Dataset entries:
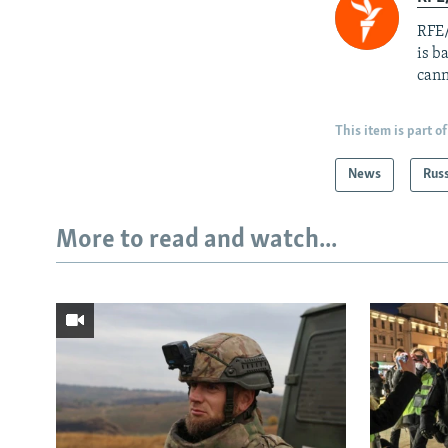
RFE/
is b
cann
This item is part of
News
Rus
More to read and watch...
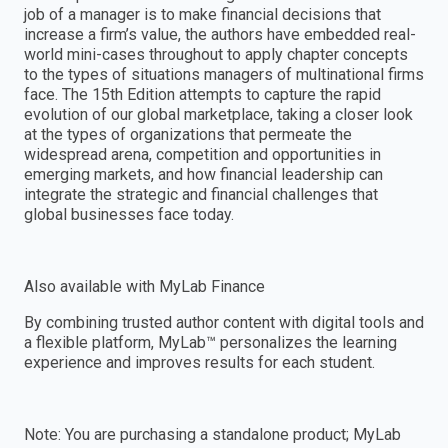
job of a manager is to make financial decisions that
increase a firm’s value, the authors have embedded real-
world mini-cases throughout to apply chapter concepts
to the types of situations managers of multinational firms
face. The 15th Edition attempts to capture the rapid
evolution of our global marketplace, taking a closer look
at the types of organizations that permeate the
widespread arena, competition and opportunities in
emerging markets, and how financial leadership can
integrate the strategic and financial challenges that
global businesses face today.
Also available with MyLab Finance
By combining trusted author content with digital tools and
a flexible platform, MyLab™ personalizes the learning
experience and improves results for each student.
Note: You are purchasing a standalone product; MyLab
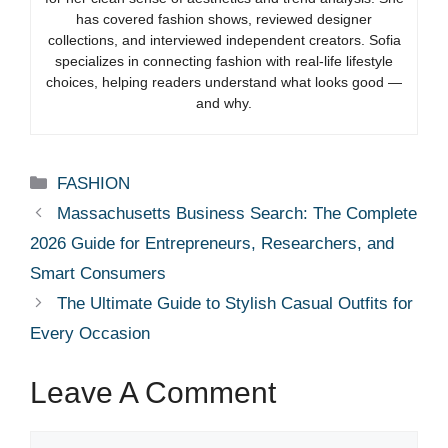
has covered fashion shows, reviewed designer
collections, and interviewed independent creators. Sofia
specializes in connecting fashion with real-life lifestyle
choices, helping readers understand what looks good —
and why.
Categories
FASHION
Massachusetts Business Search: The Complete
2026 Guide for Entrepreneurs, Researchers, and
Smart Consumers
The Ultimate Guide to Stylish Casual Outfits for
Every Occasion
Leave A Comment
Comment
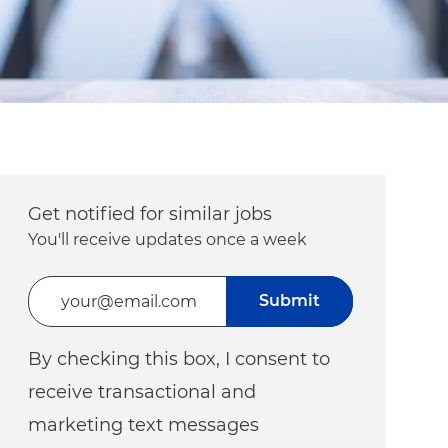
Get notified for similar jobs
You'll receive updates once a week
Enter Email address (Required)
Submit
By checking this box, I consent to
receive transactional and
marketing text messages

Work order: Which lines of the data contain the string "financial"? Copy each of them.

Solution for this exercise:
job of a manager is to make financial decisions that
emerging markets, and how financial leadership can
integrate the strategic and financial challenges that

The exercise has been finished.